About this task :: Output every line of text in the data below word for word. Leave the pictures out of your answer.

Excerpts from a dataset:
______

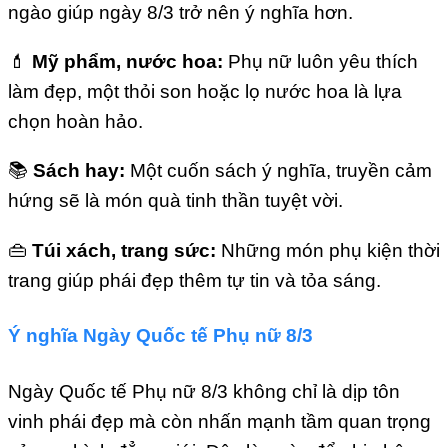
ngào giúp ngày 8/3 trở nên ý nghĩa hơn.
💄
Mỹ phẩm, nước hoa:
Phụ nữ luôn yêu thích
làm đẹp, một thỏi son hoặc lọ nước hoa là lựa
chọn hoàn hảo.
📚
Sách hay:
Một cuốn sách ý nghĩa, truyền cảm
hứng sẽ là món quà tinh thần tuyệt vời.
👜
Túi xách, trang sức:
Những món phụ kiện thời
trang giúp phái đẹp thêm tự tin và tỏa sáng.
Ý nghĩa Ngày Quốc tế Phụ nữ 8/3
Ngày Quốc tế Phụ nữ 8/3 không chỉ là dịp tôn
vinh phái đẹp mà còn nhấn mạnh tầm quan trọng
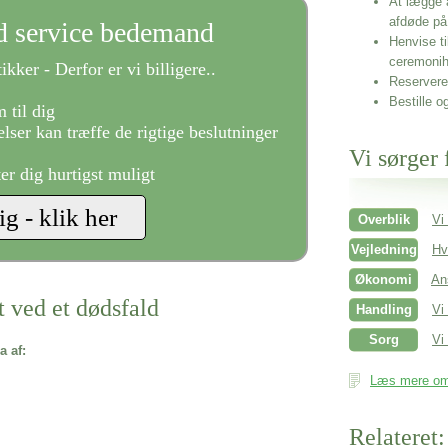
At lægge 
afdøde på
ld service bedemand
Henvise ti
ceremonih
ikker - Derfor er vi billigere..
Reservere 
Bestille o
 til dig
lser kan træffe de rigtige beslutninger
Vi sørger 
ter dig hurtigst muligt
Overblik
Vi
Vejledning
Hv
Økonomi
An
t ved et dødsfald
Handling
Vi
Sorg
Vi 
a af:
Læs mere om 
Relateret:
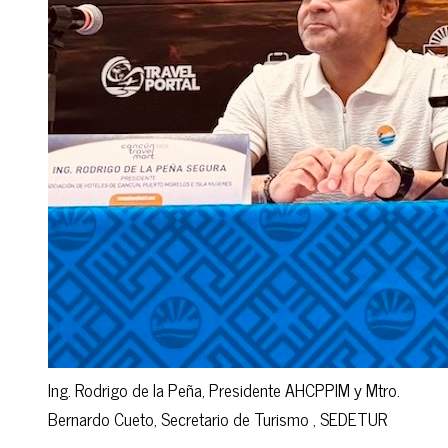
Ing. Rodrigo de la Peña, Presidente AHCPPIM y Mtro.
Bernardo Cueto, Secretario de Turismo , SEDETUR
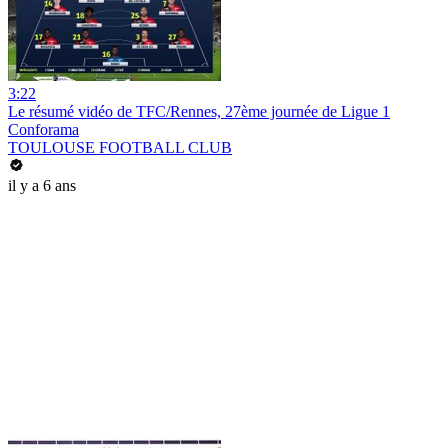
3:22
Le résumé vidéo de TFC/Rennes, 27ème journée de Ligue 1
Conforama
TOULOUSE FOOTBALL CLUB
il y a 6 ans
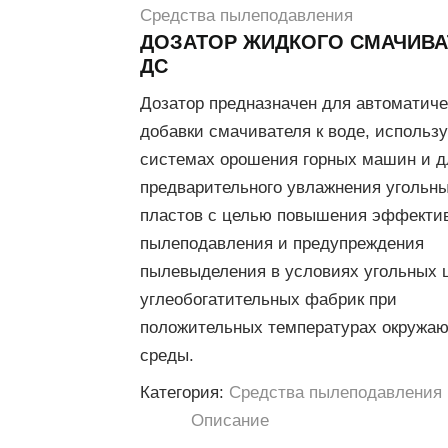
Средства пылеподавления
ДОЗАТОР ЖИДКОГО СМАЧИВА
ДС
Дозатор предназначен для автоматиче
добавки смачивателя к воде, использ
системах орошения горных машин и д
предварительного увлажнения угольн
пластов с целью повышения эффекти
пылеподавления и предупреждения
пылевыделения в условиях угольных 
углеобогатительных фабрик при
положительных температурах окружа
среды.
Категория:
Средства пылеподавления
Описание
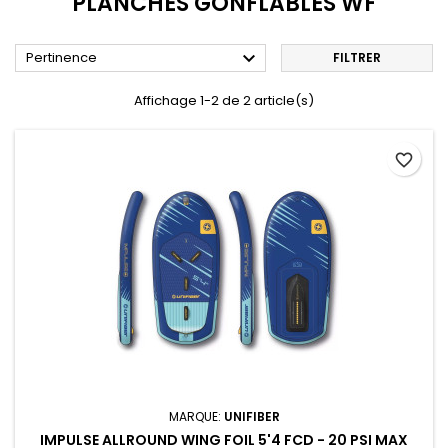
PLANCHES GONFLABLES WF

Pertinence
FILTRER
Affichage 1-2 de 2 article(s)
favorite_border
MARQUE:
UNIFIBER
IMPULSE ALLROUND WING FOIL 5'4 FCD - 20 PSI MAX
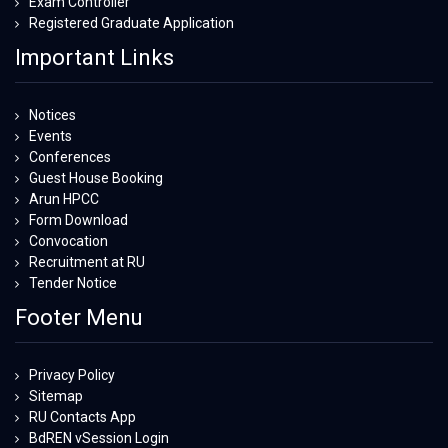
Exam Controller
Registered Graduate Application
Important Links
Notices
Events
Conferences
Guest House Booking
Arun HPCC
Form Download
Convocation
Recruitment at RU
Tender Notice
Footer Menu
Privacy Policy
Sitemap
RU Contacts App
BdREN vSession Login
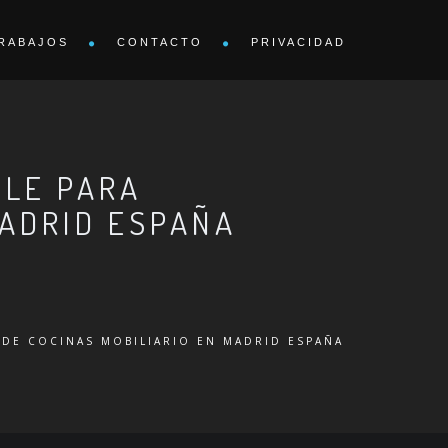
RABAJOS
CONTACTO
PRIVACIDAD
BLE PARA
MADRID ESPAÑA
 DE COCINAS MOBILIARIO EN MADRID ESPAÑA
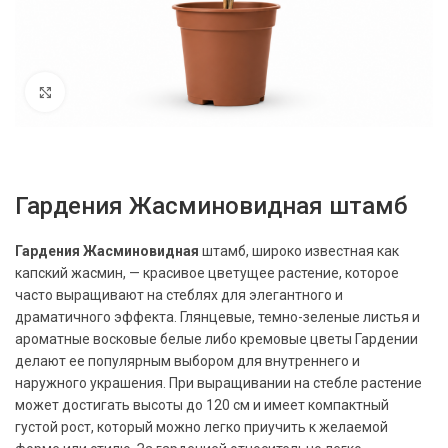
Нажмите, чтобы увеличить
Гардения Жасминовидная штамб
Гардения Жасминовидная
штамб, широко известная как
капский жасмин, — красивое цветущее растение, которое
часто выращивают на стеблях для элегантного и
драматичного эффекта. Глянцевые, темно-зеленые листья и
ароматные восковые белые либо кремовые цветы Гардении
делают ее популярным выбором для внутреннего и
наружного украшения. При выращивании на стебле растение
может достигать высоты до 120 см и имеет компактный
густой рост, который можно легко приучить к желаемой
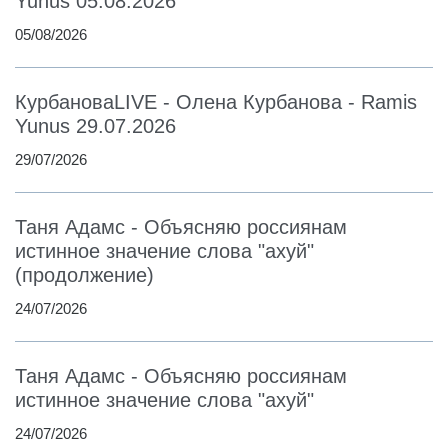
Yunus 05.08.2026
05/08/2026
КурбановаLIVE - Олена Курбанова - Ramis
Yunus 29.07.2026
29/07/2026
Таня Адамс - Объясняю россиянам
истинное значение слова "ахуй"
(продолжение)
24/07/2026
Таня Адамс - Объясняю россиянам
истинное значение слова "ахуй"
24/07/2026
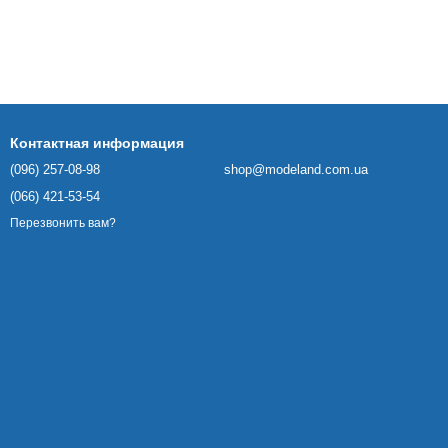
Контактная информация
(096) 257-08-98
shop@modeland.com.ua
(066) 421-53-54
Перезвонить вам?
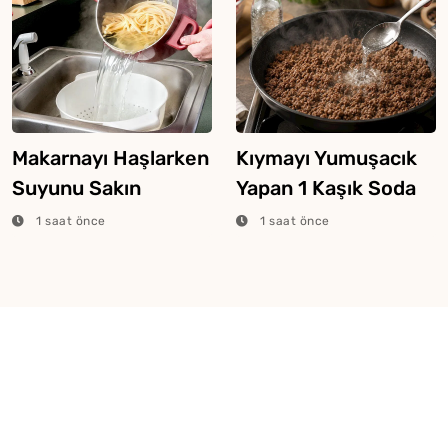
Makarnayı Haşlarken
Kıymayı Yumuşacık
Suyunu Sakın
Yapan 1 Kaşık Soda
Dökmeyin
Yöntemi
1 saat önce
1 saat önce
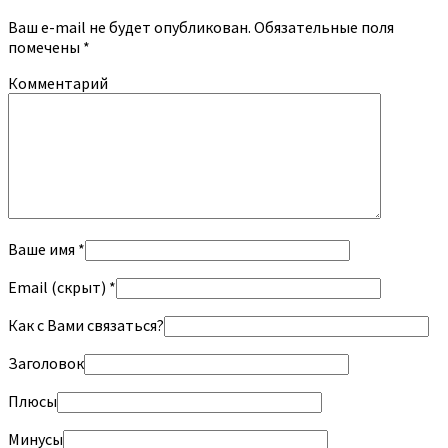
Ваш e-mail не будет опубликован.
Обязательные поля
помечены
*
Комментарий
Ваше имя *
Email (скрыт) *
Как с Вами связаться?
Заголовок
Плюсы
Минусы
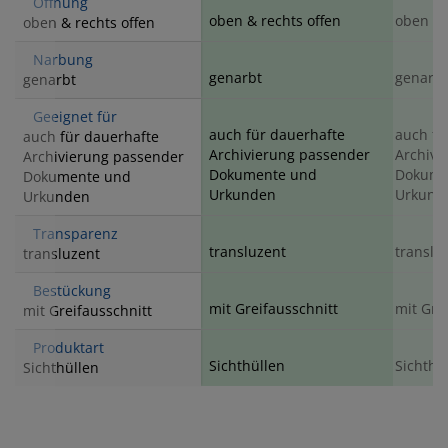
Öffnung
oben & rechts offen
oben & 
oben & rechts offen
Narbung
genarbt
genarbt
genarbt
Geeignet für
auch für dauerhafte
auch fü
auch für dauerhafte
Archivierung passender
Archivi
Archivierung passender
Dokumente und
Dokume
Dokumente und
Urkunden
Urkund
Urkunden
Transparenz
transluzent
translu
transluzent
Bestückung
mit Greifausschnitt
mit Gre
mit Greifausschnitt
Produktart
Sichthüllen
Sichthü
Sichthüllen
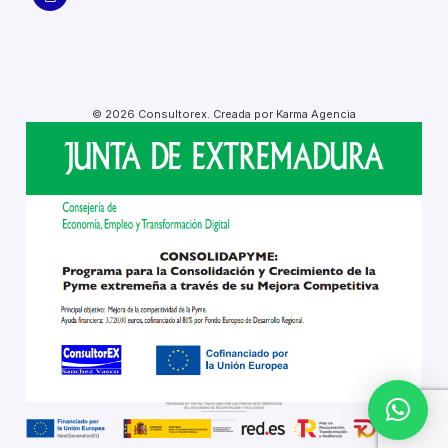
© 2026 Consultorex. Creada por Karma Agencia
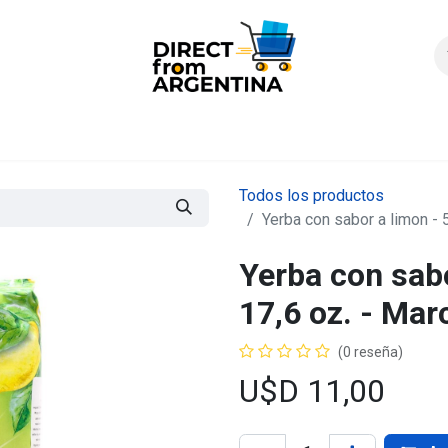
icio
Products
Contáctenos
Quienes somos?
FAQS
Enví
Todos los productos
Yerba con sabor a limon - 
Yerba con sabo
17,6 oz. - Ma
(0 reseña)
U$D
11,00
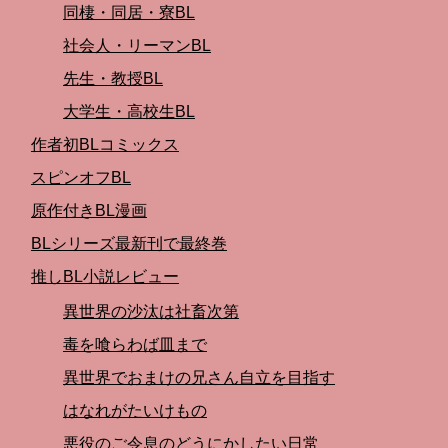
同棲・同居・寮BL
社会人・リーマンBL
先生・教授BL
大学生・高校生BL
作者初BLコミックス
スピンオフBL
原作付きBL漫画
BLシリーズ最新刊で最終巻
推しBL小説レビュー
異世界の沙汰は社畜次第
毒を喰らわば皿まで
異世界でおまけの兄さん自立を目指す
はなれがたいけもの
悪役のご令息のどうにかしたい日常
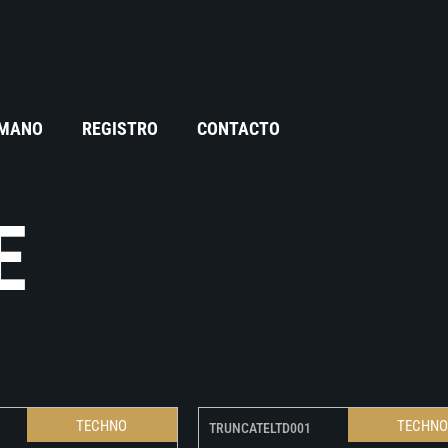
 MANO
REGISTRO
CONTACTO
E
TECHNO
TECHN
TRUNCATELTD001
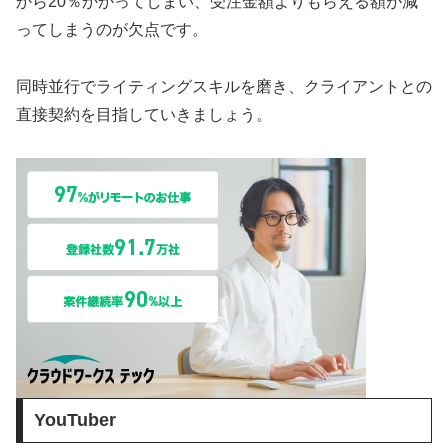
から20％かかってしまい、受注金額よりもらえる額が減
ってしまうのが欠点です。
同時並行でライティングスキルを磨き、クライアントとの
直接契約を目指していきましょう。
YouTuber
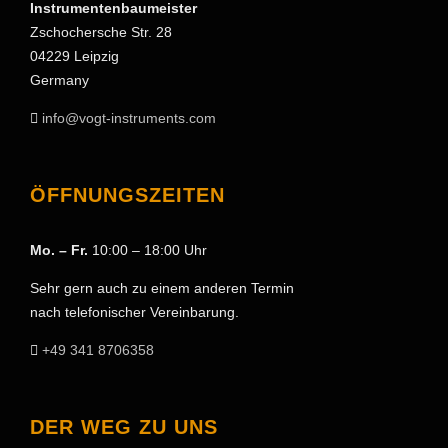
Instrumentenbaumeister
Zschochersche Str. 28
04229 Leipzig
Germany
info@vogt-instruments.com
ÖFFNUNGSZEITEN
Mo. – Fr.
10:00 – 18:00 Uhr
Sehr gern auch zu einem anderen Termin
nach telefonischer Vereinbarung.
+49 341 8706358
DER WEG ZU UNS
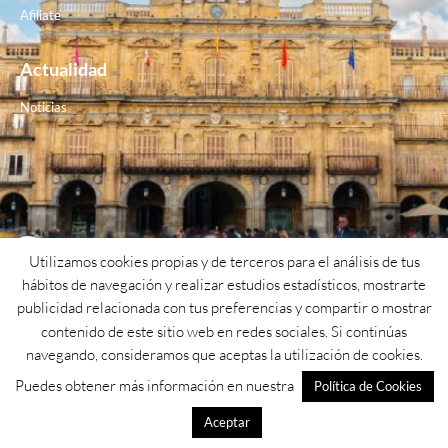
Afiliate
Actualidad
Noticias
Contacto
Utilizamos cookies propias y de terceros para el análisis de tus
hábitos de navegación y realizar estudios estadísticos, mostrarte
Teléfono: 923 26 62 25
publicidad relacionada con tus preferencias y compartir o mostrar
contenido de este sitio web en redes sociales. Si continúas
Email: psoe@psoesalamanca.org
navegando, consideramos que aceptas la utilización de cookies.
Dirección: Calle cuesta de San blas nº1
Puedes obtener más información en nuestra
Política de Cookies
Aceptar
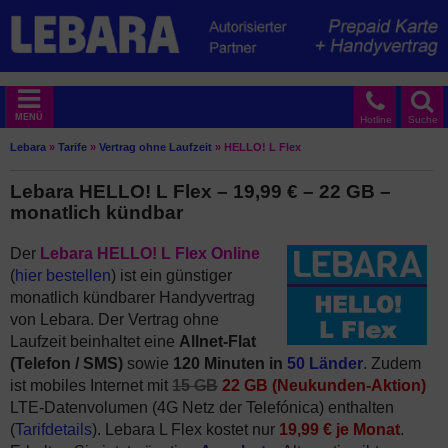
MENÜ
Hotline
Suche
Lebara
»
Tarife
»
Vertrag ohne Laufzeit
»
HELLO! L Flex
Lebara HELLO! L Flex – 19,99 € – 22 GB –
monatlich kündbar
Der
Lebara HELLO! L Flex Online
(
hier bestellen
) ist ein günstiger
monatlich kündbarer Handyvertrag
von Lebara. Der Vertrag ohne
Laufzeit beinhaltet eine
Allnet-Flat
(Telefon / SMS)
sowie
120 Minuten in
50 Länder
. Zudem
ist mobiles Internet mit
15 GB
22 GB (Neukunden-Aktion)
LTE-Datenvolumen (4G Netz der Telefónica) enthalten
(
Tarifdetails
). Lebara L Flex kostet nur
19,99 € je Monat
.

______

Solution to the problem ::
ngào giúp ngày 8/3 trở nên ý nghĩa hơn.
💄
Mỹ phẩm, nước hoa:
Phụ nữ luôn yêu thích
làm đẹp, một thỏi son hoặc lọ nước hoa là lựa
chọn hoàn hảo.
📚
Sách hay:
Một cuốn sách ý nghĩa, truyền cảm
hứng sẽ là món quà tinh thần tuyệt vời.
👜
Túi xách, trang sức:
Những món phụ kiện thời
trang giúp phái đẹp thêm tự tin và tỏa sáng.
Ý nghĩa Ngày Quốc tế Phụ nữ 8/3
Ngày Quốc tế Phụ nữ 8/3 không chỉ là dịp tôn
vinh phái đẹp mà còn nhấn mạnh tầm quan trọng
At lægge 
afdøde på
ld service bedemand
Henvise ti
ceremonih
ikker - Derfor er vi billigere..
Reservere 
Bestille o
 til dig
lser kan træffe de rigtige beslutninger
Vi sørger 
ter dig hurtigst muligt
Overblik
Vi
Vejledning
Hv
Økonomi
An
t ved et dødsfald
Handling
Vi
Sorg
Vi 
a af:
Læs mere om 
Relateret:
Ing. Rodrigo de la Peña, Presidente AHCPPIM y Mtro.
Bernardo Cueto, Secretario de Turismo , SEDETUR
3:22
Le résumé vidéo de TFC/Rennes, 27ème journée de Ligue 1
Conforama
TOULOUSE FOOTBALL CLUB
il y a 6 ans
Средства пылеподавления
ДОЗАТОР ЖИДКОГО СМАЧИВА
ДС
Дозатор предназначен для автоматиче
добавки смачивателя к воде, использ
системах орошения горных машин и д
предварительного увлажнения угольн
пластов с целью повышения эффекти
пылеподавления и предупреждения
пылевыделения в условиях угольных 
углеобогатительных фабрик при
положительных температурах окружа
среды.
Категория:
Средства пылеподавления
Описание
PLANCHES GONFLABLES WF

Pertinence
FILTRER
Affichage 1-2 de 2 article(s)
favorite_border
MARQUE:
UNIFIBER
IMPULSE ALLROUND WING FOIL 5'4 FCD - 20 PSI MAX
Exam Controller
Registered Graduate Application
Important Links
Notices
Events
Conferences
Guest House Booking
Arun HPCC
Form Download
Convocation
Recruitment at RU
Tender Notice
Footer Menu
Privacy Policy
Sitemap
RU Contacts App
BdREN vSession Login
RABAJOS
CONTACTO
PRIVACIDAD
BLE PARA
MADRID ESPAÑA
 DE COCINAS MOBILIARIO EN MADRID ESPAÑA
Нажмите, чтобы увеличить
Гардения Жасминовидная штамб
Гардения Жасминовидная
штамб, широко известная как
капский жасмин, — красивое цветущее растение, которое
часто выращивают на стеблях для элегантного и
драматичного эффекта. Глянцевые, темно-зеленые листья и
ароматные восковые белые либо кремовые цветы Гардении
делают ее популярным выбором для внутреннего и
наружного украшения. При выращивании на стебле растение
может достигать высоты до 120 см и имеет компактный
густой рост, который можно легко приучить к желаемой
Yunus 05.08.2026
05/08/2026
КурбановаLIVE - Олена Курбанова - Ramis
Yunus 29.07.2026
29/07/2026
Таня Адамс - Объясняю россиянам
истинное значение слова "ахуй"
(продолжение)
24/07/2026
Таня Адамс - Объясняю россиянам
истинное значение слова "ахуй"
24/07/2026
Контактная информация
(096) 257-08-98
shop@modeland.com.ua
(066) 421-53-54
Перезвонить вам?
Makarnayı Haşlarken
Kıymayı Yumuşacık
Suyunu Sakın
Yapan 1 Kaşık Soda
Dökmeyin
Yöntemi
1 saat önce
1 saat önce
Ваш e-mail не будет опубликован.
Обязательные поля
помечены
*
Комментарий
Ваше имя *
Email (скрыт) *
Как с Вами связаться?
Заголовок
Плюсы
Минусы
Öffnung
oben & rechts offen
oben & 
oben & rechts offen
Narbung
genarbt
genarbt
genarbt
Geeignet für
auch für dauerhafte
auch fü
auch für dauerhafte
Archivierung passender
Archivi
Archivierung passender
Dokumente und
Dokume
Dokumente und
Urkunden
Urkund
Urkunden
Transparenz
transluzent
translu
transluzent
Bestückung
mit Greifausschnitt
mit Gre
mit Greifausschnitt
Produktart
Sichthüllen
Sichthü
Sichthüllen
© 2026 Consultorex. Creada por Karma Agencia
icio
Products
Contáctenos
Quienes somos?
FAQS
Enví
Todos los productos
Yerba con sabor a limon - 
Yerba con sabo
17,6 oz. - Ma
(0 reseña)
U$D
11,00
同棲・同居・寮BL
社会人・リーマンBL
先生・教授BL
大学生・高校生BL
作者初BLコミックス
スピンオフBL
原作付きBL漫画
BLシリーズ最新刊で最終巻
推しBL小説レビュー
異世界の沙汰は社畜次第
毒を喰らわば皿まで
異世界でおまけの兄さん自立を目指す
はなれがたいけもの
悪役のご令息のどうにかしたい日常
 MANO
REGISTRO
CONTACTO
E
TECHNO
TECHN
TRUNCATELTD001
から20％かかってしまい、受注金額よりもらえる額が減
ってしまうのが欠点です。
同時並行でライティングスキルを磨き、クライアントとの
直接契約を目指していきましょう。
YouTuber
Instrumentenbaumeister
Zschochersche Str. 28
04229 Leipzig
Germany
info@vogt-instruments.com
ÖFFNUNGSZEITEN
Mo. – Fr.
10:00 – 18:00 Uhr
Sehr gern auch zu einem anderen Termin
nach telefonischer Vereinbarung.
+49 341 8706358
DER WEG ZU UNS
Afiliate
Actualidad
Noticias
Contacto
Utilizamos cookies propias y de terceros para el análisis de tus
hábitos de navegación y realizar estudios estadísticos, mostrarte
Teléfono: 923 26 62 25
publicidad relacionada con tus preferencias y compartir o mostrar
contenido de este sitio web en redes sociales. Si continúas
Email: psoe@psoesalamanca.org
navegando, consideramos que aceptas la utilización de cookies.
Dirección: Calle cuesta de San blas nº1
Puedes obtener más información en nuestra
Política de Cookies
Aceptar
MENÜ
Hotline
Suche
Lebara
»
Tarife
»
Vertrag ohne Laufzeit
»
HELLO! L Flex
Lebara HELLO! L Flex – 19,99 € – 22 GB –
monatlich kündbar
Der
Lebara HELLO! L Flex Online
(
hier bestellen
) ist ein günstiger
monatlich kündbarer Handyvertrag
von Lebara. Der Vertrag ohne
Laufzeit beinhaltet eine
Allnet-Flat
(Telefon / SMS)
sowie
120 Minuten in
50 Länder
. Zudem
ist mobiles Internet mit
15 GB
22 GB (Neukunden-Aktion)
LTE-Datenvolumen (4G Netz der Telefónica) enthalten
(
Tarifdetails
). Lebara L Flex kostet nur
19,99 € je Monat
.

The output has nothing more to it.